↓
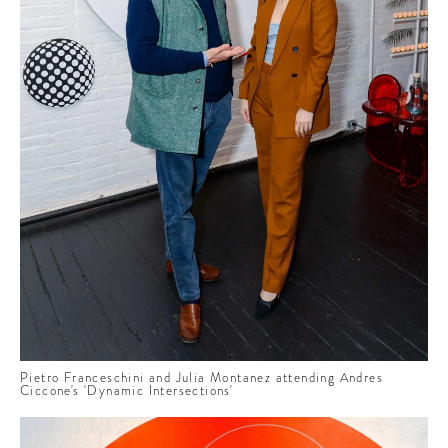
Pietro Franceschini and Julia Montanez attending Andres
Ciccone's 'Dynamic Intersections'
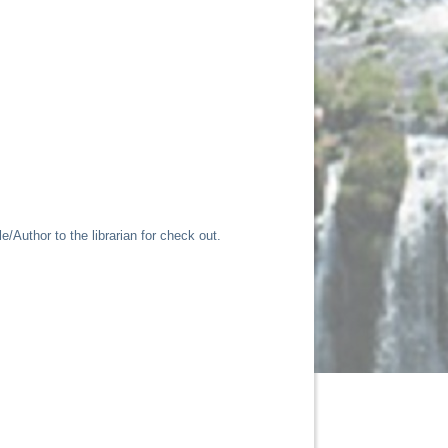
/Author to the librarian for check out.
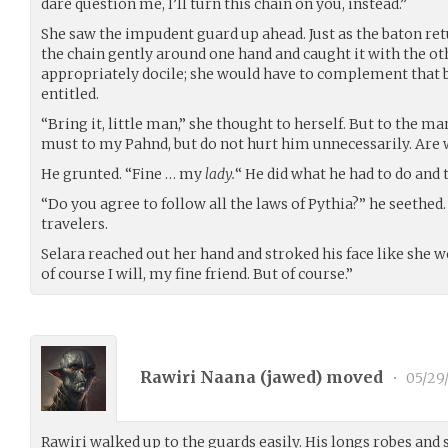
dare question me, I’ll turn this chain on you, instead.”
She saw the impudent guard up ahead. Just as the baton ret
the chain gently around one hand and caught it with the ot
appropriately docile; she would have to complement that 
entitled.
“Bring it, little man,” she thought to herself. But to the m
must to my Pahnd, but do not hurt him unnecessarily. Are 
He grunted. “Fine … my
lady.
“ He did what he had to do and 
“Do you agree to follow all the laws of Pythia?” he seethed. 
travelers.
Selara reached out her hand and stroked his face like she w
of course I will, my fine friend. But of course.”
Rawiri Naana (
jawed
) moved
•
05/29
Rawiri walked up to the guards easily. His longs robes and 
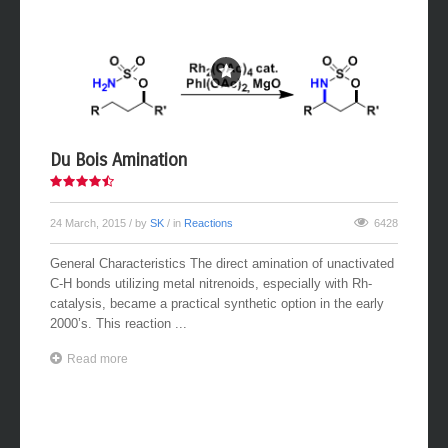
Du Bois Amination
24 March, 2015
/ by
SK
/ in
Reactions
6428
General Characteristics The direct amination of unactivated
C-H bonds utilizing metal nitrenoids, especially with Rh-
catalysis, became a practical synthetic option in the early
2000’s. This reaction ...
Read more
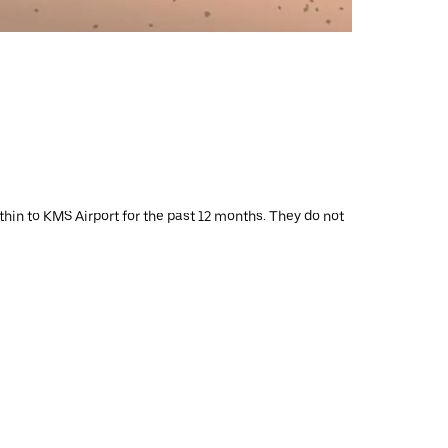
thin to KMS Airport for the past 12 months. They do not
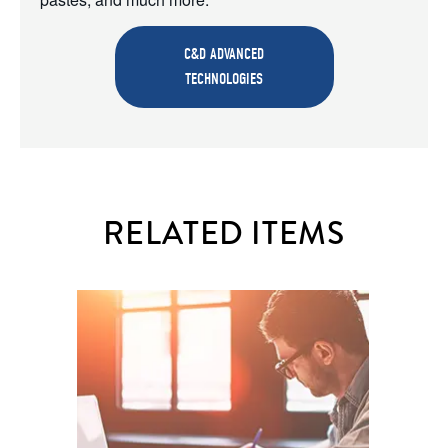
C&D ADVANCED
TECHNOLOGIES
RELATED ITEMS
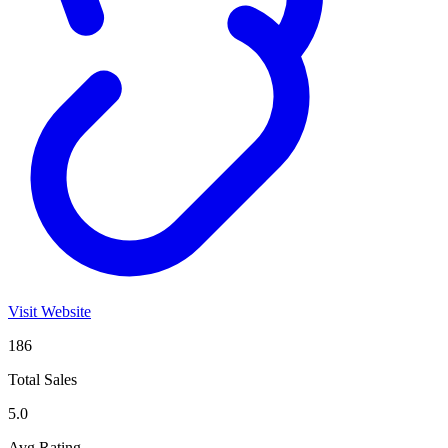
Visit Website
186
Total Sales
5.0
Avg Rating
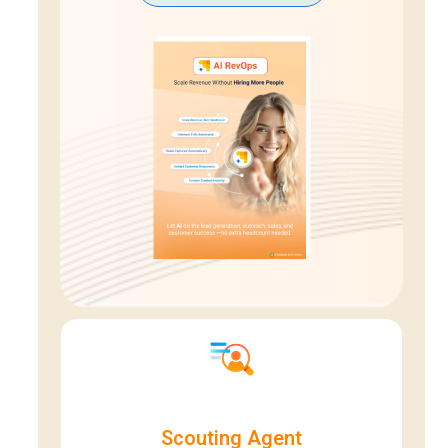
Scouting Agent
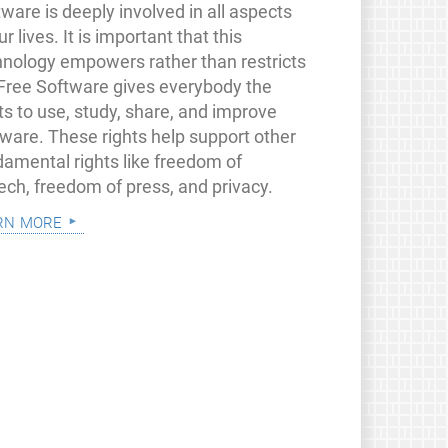
ware is deeply involved in all aspects
ur lives. It is important that this
hnology empowers rather than restricts
 Free Software gives everybody the
ts to use, study, share, and improve
tware. These rights help support other
damental rights like freedom of
ech, freedom of press, and privacy.
rn more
↑
- WHAT THIS TASK INVOLVES -
Copy out the listing word for word, from its start down to and including the line containing "Rawiri walked up". Leave the pictures out of your answer.

- PROBLEM SOLUTION -
Pietro Franceschini and Julia Montanez attending Andres
Ciccone's 'Dynamic Intersections'
/Author to the librarian for check out.
dare question me, I’ll turn this chain on you, instead.”
She saw the impudent guard up ahead. Just as the baton ret
the chain gently around one hand and caught it with the ot
appropriately docile; she would have to complement that 
entitled.
“Bring it, little man,” she thought to herself. But to the m
must to my Pahnd, but do not hurt him unnecessarily. Are 
He grunted. “Fine … my
lady.
“ He did what he had to do and 
“Do you agree to follow all the laws of Pythia?” he seethed. 
travelers.
Selara reached out her hand and stroked his face like she w
of course I will, my fine friend. But of course.”
Rawiri Naana (
jawed
) moved
•
05/29
Rawiri walked up to the guards easily. His longs robes and 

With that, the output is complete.